• **Brano proposto**
○ ○ ○ ○

E’ uscito il fascicolo 1/11 della rivista Il Pensiero (ESI), disponibile in libreria, dedicato a Spinoza. La politica e il moderno, e da me curato. Dentro vi trovate: B. De Giovanni, Spinoza e Hegel. Dialogo sul moderno; M. Adinolfi, Res quae finitae sunt. Qualche riflessione sui fondamenti ontologici dei concetti politici spinoziani; F. Pellecchia, Essenza dell’amore nell’Etica di Spinoza; Ch. Ramond, Sedizione, ribellisione e insubordinazione nella filosofia politica di Spinoza; C. Sini, Dall’etica di Spinoza a Nietzsche: profezie di un’etica futura? (e inoltre A. Gatto, Di un’impossibile confessione. Il soggetto cartesiano e la libera creazione delle verità eterne, V. Vitiello, De Trinitate. In dialogo con Piero Coda.

Qui sotto inserisco la premessa che ho scritto per la presentazione del fascicolo:

“Essere spinoziani, è l’inizio essenziale del filosofare”, così sentenziava Hegel, nelle lezioni di storia della filosofia. Celebre ma velenoso complimento, dal momento che per Hegel l’inizio è appunto soltanto un inizio: manchevole di tutto ciò che dall’inizio viene. E manchevole fin dall’inizio, visto che fin dalla prima definizione della sostanza, fin dal concetto “veramente speculativo” di causa sui, Spinoza manca per Hegel di svolgere quel che nell’inizio è contenuto.  Resta vero però che per il filosofo di Stoccarda lo spinozismo non ha mai cessato di essere una posizione fondamentale del pensiero, “un punto talmente importante della filosofia moderna – così riteneva – che in realtà si può dire: o tu sei spinoziano, o non sei affatto filosofo”.

Non sorprende dunque che tutta la storia della filosofia moderna, nonostante anatemi e maledizioni, non abbia mai smesso di misurarsi con Spinoza: da Leibniz, che secondo Hegel rappresentava “l’altro lato del centro spinoziano, cioè l’esser per sé, la monade”, l’individualità, insomma, di contro all’essere in sé dell’unica sostanza , a Kant, che non sembra aver scritto la Critica della ragion pratica per altre ragioni che non fossero la  più rigorosa confutazione dello spinozismo; dal giovane Marx, che ricopiava diligentemente Spinoza nei suoi quaderni di appunti, a Nietzsche, che si entusiasmò alla scoperta di avere nell’ebreo di Amsterdam una gran “razza di precursore”.

○ ○ ○ ○

• **Righe fornite**
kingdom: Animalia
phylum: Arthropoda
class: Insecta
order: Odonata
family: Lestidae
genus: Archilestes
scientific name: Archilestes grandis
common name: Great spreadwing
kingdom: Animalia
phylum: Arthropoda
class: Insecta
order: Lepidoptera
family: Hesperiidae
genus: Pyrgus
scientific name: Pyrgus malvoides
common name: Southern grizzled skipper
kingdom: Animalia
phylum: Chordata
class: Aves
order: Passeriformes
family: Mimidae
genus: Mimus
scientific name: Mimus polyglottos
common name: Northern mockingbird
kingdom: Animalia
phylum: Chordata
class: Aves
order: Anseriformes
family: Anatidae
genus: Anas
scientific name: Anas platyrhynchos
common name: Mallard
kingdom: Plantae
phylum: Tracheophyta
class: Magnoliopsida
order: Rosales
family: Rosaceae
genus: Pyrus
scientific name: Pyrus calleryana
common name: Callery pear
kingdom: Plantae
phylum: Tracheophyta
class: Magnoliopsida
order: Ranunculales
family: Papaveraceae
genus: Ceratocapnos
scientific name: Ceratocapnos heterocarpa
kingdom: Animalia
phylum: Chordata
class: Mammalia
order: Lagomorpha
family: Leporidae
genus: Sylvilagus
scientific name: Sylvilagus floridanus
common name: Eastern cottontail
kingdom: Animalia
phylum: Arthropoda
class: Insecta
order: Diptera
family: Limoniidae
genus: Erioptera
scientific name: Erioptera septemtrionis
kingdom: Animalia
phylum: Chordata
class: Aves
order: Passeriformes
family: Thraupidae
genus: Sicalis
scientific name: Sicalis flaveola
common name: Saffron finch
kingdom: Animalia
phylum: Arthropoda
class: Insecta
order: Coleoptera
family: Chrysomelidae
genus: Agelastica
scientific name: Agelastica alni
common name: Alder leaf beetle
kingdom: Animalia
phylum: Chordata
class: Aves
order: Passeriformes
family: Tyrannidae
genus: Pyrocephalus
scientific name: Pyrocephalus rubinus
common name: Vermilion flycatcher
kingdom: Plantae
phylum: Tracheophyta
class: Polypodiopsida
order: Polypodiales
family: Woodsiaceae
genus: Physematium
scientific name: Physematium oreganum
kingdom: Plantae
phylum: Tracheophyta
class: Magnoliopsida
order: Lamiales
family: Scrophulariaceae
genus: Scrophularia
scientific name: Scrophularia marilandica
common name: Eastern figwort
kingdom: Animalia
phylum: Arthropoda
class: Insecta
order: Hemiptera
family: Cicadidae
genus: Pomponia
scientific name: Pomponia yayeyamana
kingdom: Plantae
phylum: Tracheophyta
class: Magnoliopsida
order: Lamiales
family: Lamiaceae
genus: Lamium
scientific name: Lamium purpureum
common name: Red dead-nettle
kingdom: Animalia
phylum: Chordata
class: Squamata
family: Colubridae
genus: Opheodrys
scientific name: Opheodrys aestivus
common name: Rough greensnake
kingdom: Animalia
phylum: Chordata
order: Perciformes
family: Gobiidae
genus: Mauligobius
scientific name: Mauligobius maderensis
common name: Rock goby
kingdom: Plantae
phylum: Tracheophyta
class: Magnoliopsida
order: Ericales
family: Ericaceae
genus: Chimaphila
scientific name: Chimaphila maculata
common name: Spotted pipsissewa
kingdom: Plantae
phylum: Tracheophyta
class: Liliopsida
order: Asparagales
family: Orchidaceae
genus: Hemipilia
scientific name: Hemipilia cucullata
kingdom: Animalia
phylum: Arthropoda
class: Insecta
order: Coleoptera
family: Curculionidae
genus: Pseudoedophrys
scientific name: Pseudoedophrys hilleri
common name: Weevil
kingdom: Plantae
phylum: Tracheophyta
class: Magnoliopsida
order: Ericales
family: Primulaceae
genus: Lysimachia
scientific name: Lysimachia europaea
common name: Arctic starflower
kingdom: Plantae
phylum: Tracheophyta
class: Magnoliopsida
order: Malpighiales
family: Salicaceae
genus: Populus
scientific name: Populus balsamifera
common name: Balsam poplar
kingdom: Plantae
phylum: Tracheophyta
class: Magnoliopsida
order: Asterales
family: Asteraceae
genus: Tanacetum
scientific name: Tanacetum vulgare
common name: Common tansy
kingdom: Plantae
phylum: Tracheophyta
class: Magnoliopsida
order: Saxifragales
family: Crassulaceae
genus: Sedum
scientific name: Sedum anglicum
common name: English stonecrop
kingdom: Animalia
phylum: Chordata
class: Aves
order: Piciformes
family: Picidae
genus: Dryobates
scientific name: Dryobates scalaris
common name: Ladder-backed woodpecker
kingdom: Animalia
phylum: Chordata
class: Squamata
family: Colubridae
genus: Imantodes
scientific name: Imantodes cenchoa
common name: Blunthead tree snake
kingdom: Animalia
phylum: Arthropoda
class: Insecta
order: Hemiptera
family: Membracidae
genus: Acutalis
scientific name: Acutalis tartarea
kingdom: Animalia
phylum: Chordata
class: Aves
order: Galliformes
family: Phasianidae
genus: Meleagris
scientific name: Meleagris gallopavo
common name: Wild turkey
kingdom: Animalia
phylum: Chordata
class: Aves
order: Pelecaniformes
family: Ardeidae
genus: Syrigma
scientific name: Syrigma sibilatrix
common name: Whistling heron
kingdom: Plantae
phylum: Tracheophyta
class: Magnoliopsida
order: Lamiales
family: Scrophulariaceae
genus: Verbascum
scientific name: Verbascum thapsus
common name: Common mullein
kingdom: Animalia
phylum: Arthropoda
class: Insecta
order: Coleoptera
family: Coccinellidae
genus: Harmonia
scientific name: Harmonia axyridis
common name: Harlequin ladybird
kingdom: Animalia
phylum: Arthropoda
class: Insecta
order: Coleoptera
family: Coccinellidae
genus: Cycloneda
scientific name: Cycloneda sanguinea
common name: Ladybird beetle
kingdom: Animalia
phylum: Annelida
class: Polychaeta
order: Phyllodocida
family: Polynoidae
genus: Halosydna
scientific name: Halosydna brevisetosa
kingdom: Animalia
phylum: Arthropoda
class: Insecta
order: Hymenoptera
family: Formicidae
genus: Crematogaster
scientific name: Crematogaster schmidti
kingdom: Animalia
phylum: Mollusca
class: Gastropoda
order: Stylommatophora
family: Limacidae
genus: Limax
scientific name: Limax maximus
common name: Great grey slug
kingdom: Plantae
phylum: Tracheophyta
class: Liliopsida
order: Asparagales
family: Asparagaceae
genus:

○ ○ ○ ○

• **Da fare**
1 - Riscrivi in forma di elenco il paragrafo del brano su Spinoza che inizia con "Non sorprende dunque", conservandone i fatti principali.
2 - Scrivi il seguito del brano su Spinoza a partire dall'ultima frase riportata.
Le righe costituiscono materiale a sé, distinto dal brano.

• **Risposte all'esercizio**
1 -
- Nonostante anatemi e maledizioni, tutta la filosofia moderna ha continuato a misurarsi con Spinoza.
- Per Hegel, Leibniz rappresentava "l'altro lato del centro spinoziano": l'esser per sé della monade, cioè l'individualità contrapposta all'essere in sé dell'unica sostanza.
- Kant sembra aver scritto la Critica della ragion pratica soprattutto come la più rigorosa confutazione dello spinozismo.
- Il giovane Marx ricopiava diligentemente Spinoza nei suoi quaderni di appunti.
- Nietzsche si entusiasmò scoprendo nell'ebreo di Amsterdam una gran "razza di precursore".

2 -
Anche il ‘900 non ha mancato di cimentarsi col suo pensiero, anche grazie a un significativo accrescimento degli studi storiografici: dai lavori quasi pioneristici di H. A. Wolfson e L. Robinson sull’Etica sino ai due grossi volumi sistematici di Martial Gueroult su Dio e l’anima; dall’opera classica di Paul Vernière sulla fortuna di Spinoza nel pensiero francese prima della Rivoluzione, alle più recenti ricerche di E. M. Curley o di Y. Yovel (ma anche, in Italia, ai lavori di P. Di Vona, P. Cristofolini, F. Mignini, E. Giancotti e altri). A partire dagli anni Sessanta emergono anche nuove, robuste interpretazioni filosofiche, soprattutto in terra francese. Basti pensare ai testi deleuziani su Spinoza e l’espressionismo in filosofia, o alle nuove letture di Alexandre Matheron su individuo e comunità ed Étienne Balibar sul transindividuale in Spinoza, ma anche al libro di Antonio Negri sull’ontologia sovversiva dell’olandese.

Questa sorta di Spinoza-Renaissance, che data grosso modo dalla fine degli anni Sessanta e coincide almeno in Italia con una certa crisi del mainstream storicista, è in effetti segnata dall’attitudine a presentare il pensiero spinoziano come un’alternativa all’hegelismo. In odio alla dialettica, ma anche come rimedio agli sdilinquimenti post-moderni, Spinoza è parso offrire un modello di pensiero capace di collocarsi in un mondo finalmente copernicano, ‘più grande’ di qualunque coordinata critico-trascedentale o esistenziale-negativa, e in grado pure di catturare quella “commistione fra argomentazione razionale e scuola di vita”, come ha scritto M. E. Scribano, ossia fra ontologia ed etica, che sembra riprendere un altro tratto fondamentale delle preoccupazioni della filosofia contemporanea – quella, almeno, non isterilitasi in inutili formalismi.

Nel fascicolo che presentiamo al lettore qualcosa di questo ampio fascio di problemi e prospettive si può forse cogliere, anche se con accenti di misurata sorvegliatezza e secondo percorsi a volte anche critici rispetto a certe abitudini interpretative, classiche o moderne che siano. È quel che si coglie anzitutto nel saggio che apre il fascicolo. Biagio De Giovanni torna infatti proprio sul confronto fra Spinoza ed Hegel: non però per riproporre lo schema tradizionale di un superamento del primo nel secondo – secondo l’interpretazione suggerita da Hegel stesso e accolta dall’idealismo italiano, da Spaventa a Gentile – ma neppure per disegnare un’opposizione ineludibile tra i due, come nella lettura di Pierre Macherey e in generale in quella linea del marxismo francese, di stampo althusseriano, che mira a riconnettere Marx a Spinoza ‘saltando’ a piè pari la mediazione hegeliana, bensì per presentarli insieme, come “due rappresentazioni della crisi del moderno”, due “filosofi del negativo, della lotta fra adeguato e inadeguato che mai ha termine, e, in forme assai diverse, della potenza del negativo che si porta dietro l’irrequietezza della vita, la quale comprende dentro di sé anche l’esperienza della morte”.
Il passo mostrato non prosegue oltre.